**Problem details**
Count the lines in the records below that contain the string "chart", treating uppercase and lowercase as distinct. Reply with the number alone.

**Dataset**
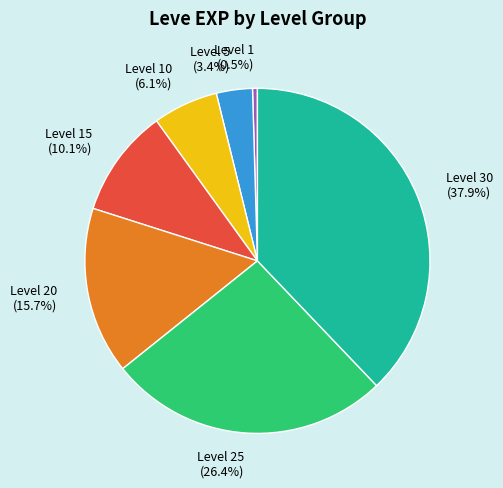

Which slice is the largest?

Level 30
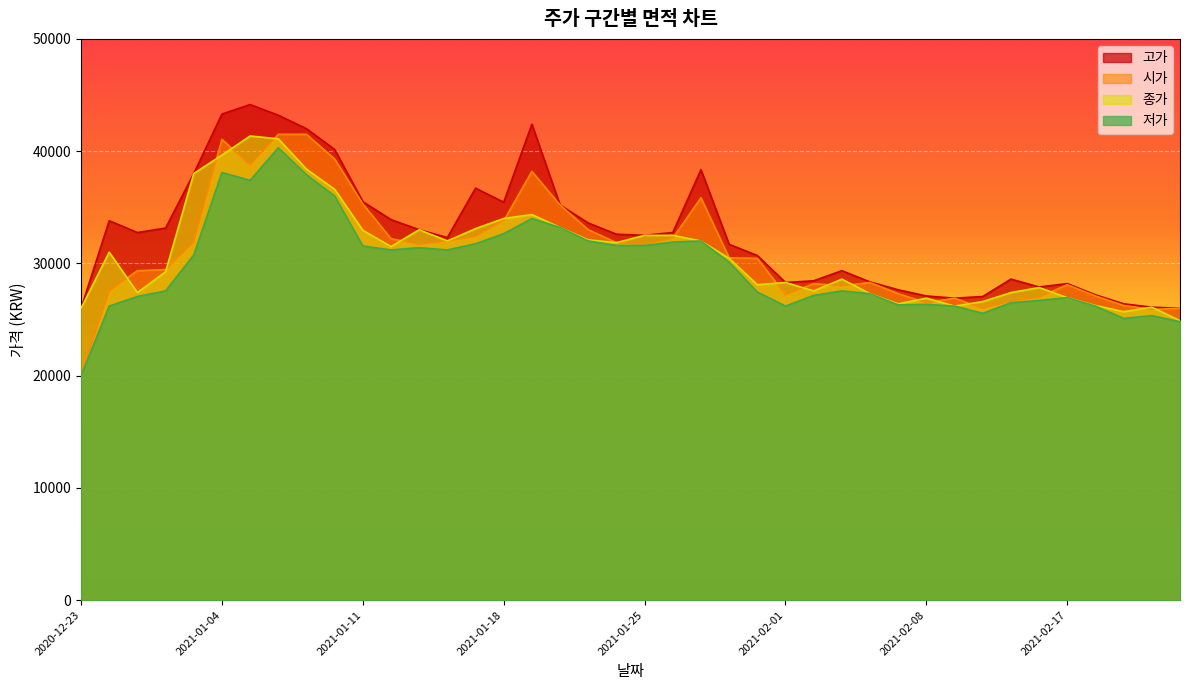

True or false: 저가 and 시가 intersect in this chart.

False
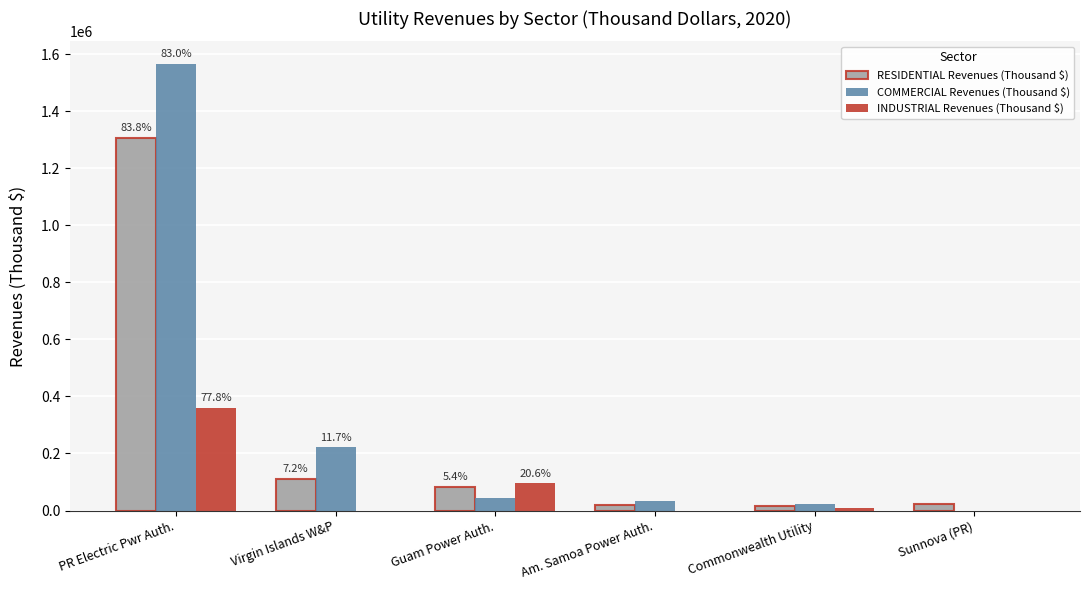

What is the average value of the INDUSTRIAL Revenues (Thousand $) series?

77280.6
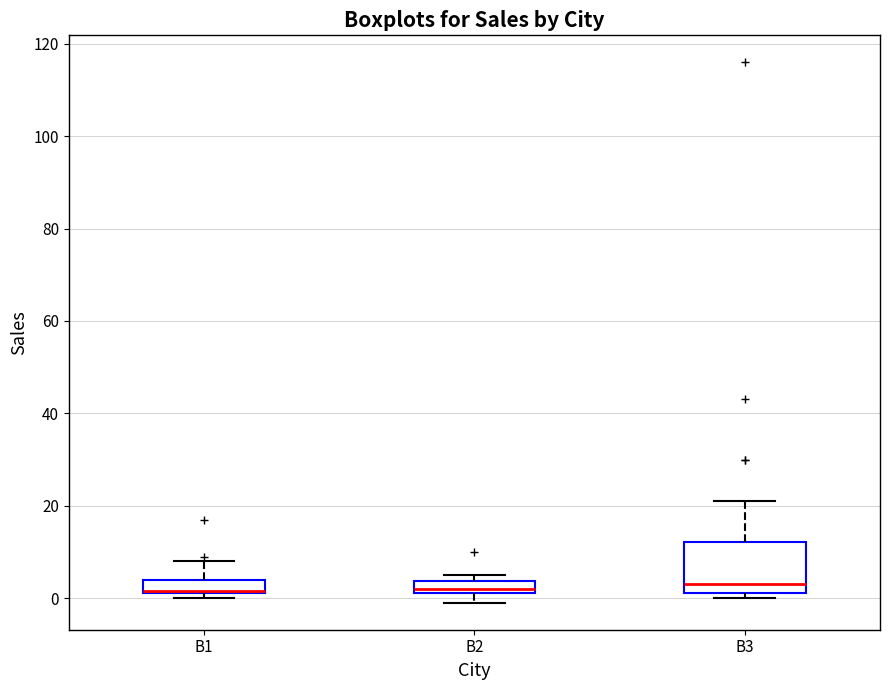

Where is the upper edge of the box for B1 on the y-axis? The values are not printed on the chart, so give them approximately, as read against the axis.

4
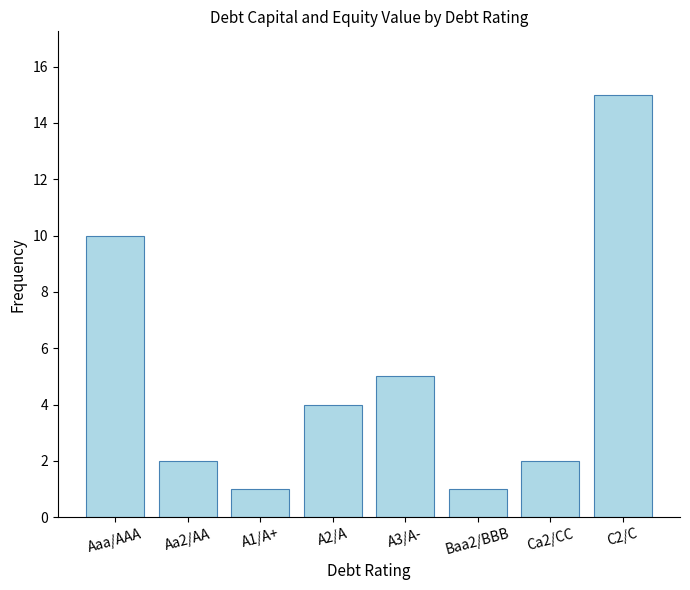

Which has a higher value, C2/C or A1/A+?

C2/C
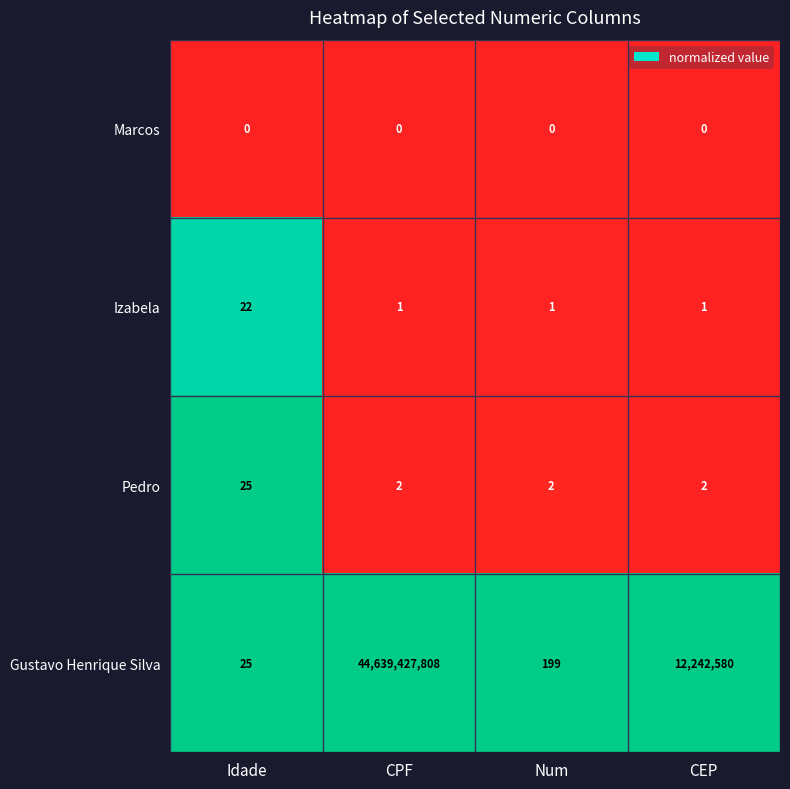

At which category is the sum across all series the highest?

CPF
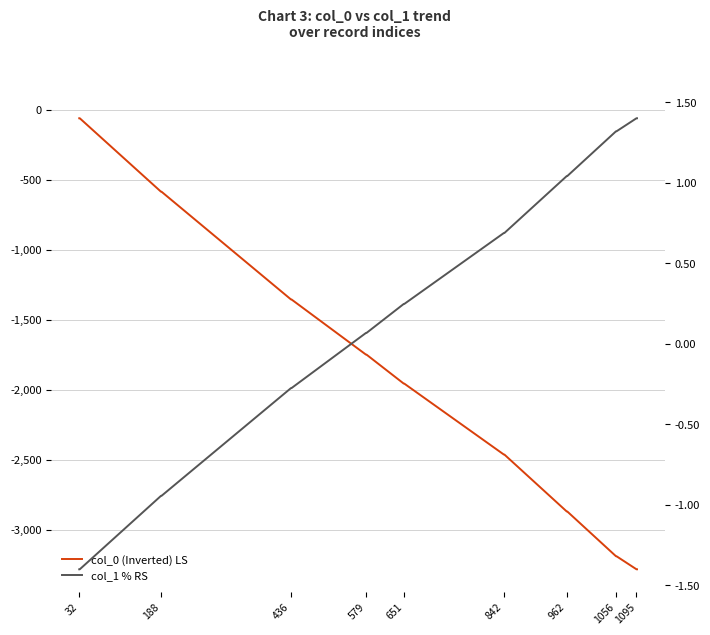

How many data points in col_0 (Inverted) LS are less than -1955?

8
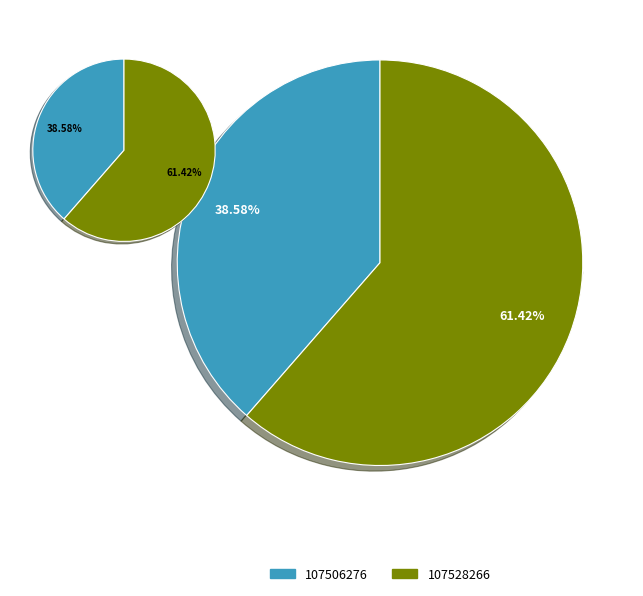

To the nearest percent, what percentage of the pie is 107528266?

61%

**Written solution**
2